## JOB
For every entry below, output its text as a JSON list of strings, with one string per line and blank lines omitted.

= = = = = = =

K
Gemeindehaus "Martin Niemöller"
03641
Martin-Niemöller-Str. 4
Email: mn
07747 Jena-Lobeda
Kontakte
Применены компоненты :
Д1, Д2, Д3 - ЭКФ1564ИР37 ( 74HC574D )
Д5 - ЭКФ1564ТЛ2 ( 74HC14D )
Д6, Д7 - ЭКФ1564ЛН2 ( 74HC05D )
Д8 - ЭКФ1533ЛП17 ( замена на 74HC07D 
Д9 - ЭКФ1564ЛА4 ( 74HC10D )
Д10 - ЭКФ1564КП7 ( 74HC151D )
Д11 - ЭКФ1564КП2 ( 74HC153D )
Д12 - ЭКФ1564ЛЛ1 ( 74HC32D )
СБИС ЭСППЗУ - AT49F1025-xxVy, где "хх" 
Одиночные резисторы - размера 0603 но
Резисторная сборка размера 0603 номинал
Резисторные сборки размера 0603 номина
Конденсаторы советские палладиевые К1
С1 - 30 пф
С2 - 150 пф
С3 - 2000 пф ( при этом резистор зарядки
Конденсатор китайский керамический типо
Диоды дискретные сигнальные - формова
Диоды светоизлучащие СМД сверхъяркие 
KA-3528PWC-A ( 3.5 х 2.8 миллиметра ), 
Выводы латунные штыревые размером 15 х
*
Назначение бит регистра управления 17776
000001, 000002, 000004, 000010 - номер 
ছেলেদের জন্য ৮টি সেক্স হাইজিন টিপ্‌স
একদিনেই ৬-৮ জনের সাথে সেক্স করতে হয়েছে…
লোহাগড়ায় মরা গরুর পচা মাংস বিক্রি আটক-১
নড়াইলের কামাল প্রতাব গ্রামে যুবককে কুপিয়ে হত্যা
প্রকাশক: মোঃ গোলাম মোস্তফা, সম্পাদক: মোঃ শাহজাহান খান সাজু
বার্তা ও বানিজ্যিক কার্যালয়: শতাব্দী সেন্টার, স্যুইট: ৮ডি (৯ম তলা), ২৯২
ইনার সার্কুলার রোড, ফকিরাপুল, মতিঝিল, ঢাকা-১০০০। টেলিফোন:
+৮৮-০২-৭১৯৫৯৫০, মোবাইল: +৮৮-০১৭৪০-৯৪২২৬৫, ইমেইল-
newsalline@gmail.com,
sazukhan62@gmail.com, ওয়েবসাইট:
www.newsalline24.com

= = = = = = =

## OUTPUT FOR THIS TASK
[
  "K",
  "Gemeindehaus \"Martin Niemöller\"",
  "03641",
  "Martin-Niemöller-Str. 4",
  "Email: mn",
  "07747 Jena-Lobeda",
  "Kontakte",
  "Применены компоненты :",
  "Д1, Д2, Д3 - ЭКФ1564ИР37 ( 74HC574D )",
  "Д5 - ЭКФ1564ТЛ2 ( 74HC14D )",
  "Д6, Д7 - ЭКФ1564ЛН2 ( 74HC05D )",
  "Д8 - ЭКФ1533ЛП17 ( замена на 74HC07D ",
  "Д9 - ЭКФ1564ЛА4 ( 74HC10D )",
  "Д10 - ЭКФ1564КП7 ( 74HC151D )",
  "Д11 - ЭКФ1564КП2 ( 74HC153D )",
  "Д12 - ЭКФ1564ЛЛ1 ( 74HC32D )",
  "СБИС ЭСППЗУ - AT49F1025-xxVy, где \"хх\" ",
  "Одиночные резисторы - размера 0603 но",
  "Резисторная сборка размера 0603 номинал",
  "Резисторные сборки размера 0603 номина",
  "Конденсаторы советские палладиевые К1",
  "С1 - 30 пф",
  "С2 - 150 пф",
  "С3 - 2000 пф ( при этом резистор зарядки",
  "Конденсатор китайский керамический типо",
  "Диоды дискретные сигнальные - формова",
  "Диоды светоизлучащие СМД сверхъяркие ",
  "KA-3528PWC-A ( 3.5 х 2.8 миллиметра ), ",
  "Выводы латунные штыревые размером 15 х",
  "*",
  "Назначение бит регистра управления 17776",
  "000001, 000002, 000004, 000010 - номер ",
  "ছেলেদের জন্য ৮টি সেক্স হাইজিন টিপ্‌স",
  "একদিনেই ৬-৮ জনের সাথে সেক্স করতে হয়েছে…",
  "লোহাগড়ায় মরা গরুর পচা মাংস বিক্রি আটক-১",
  "নড়াইলের কামাল প্রতাব গ্রামে যুবককে কুপিয়ে হত্যা",
  "প্রকাশক: মোঃ গোলাম মোস্তফা, সম্পাদক: মোঃ শাহজাহান খান সাজু",
  "বার্তা ও বানিজ্যিক কার্যালয়: শতাব্দী সেন্টার, স্যুইট: ৮ডি (৯ম তলা), ২৯২",
  "ইনার সার্কুলার রোড, ফকিরাপুল, মতিঝিল, ঢাকা-১০০০। টেলিফোন:",
  "+৮৮-০২-৭১৯৫৯৫০, মোবাইল: +৮৮-০১৭৪০-৯৪২২৬৫, ইমেইল-",
  "newsalline@gmail.com,",
  "sazukhan62@gmail.com, ওয়েবসাইট:",
  "www.newsalline24.com"
]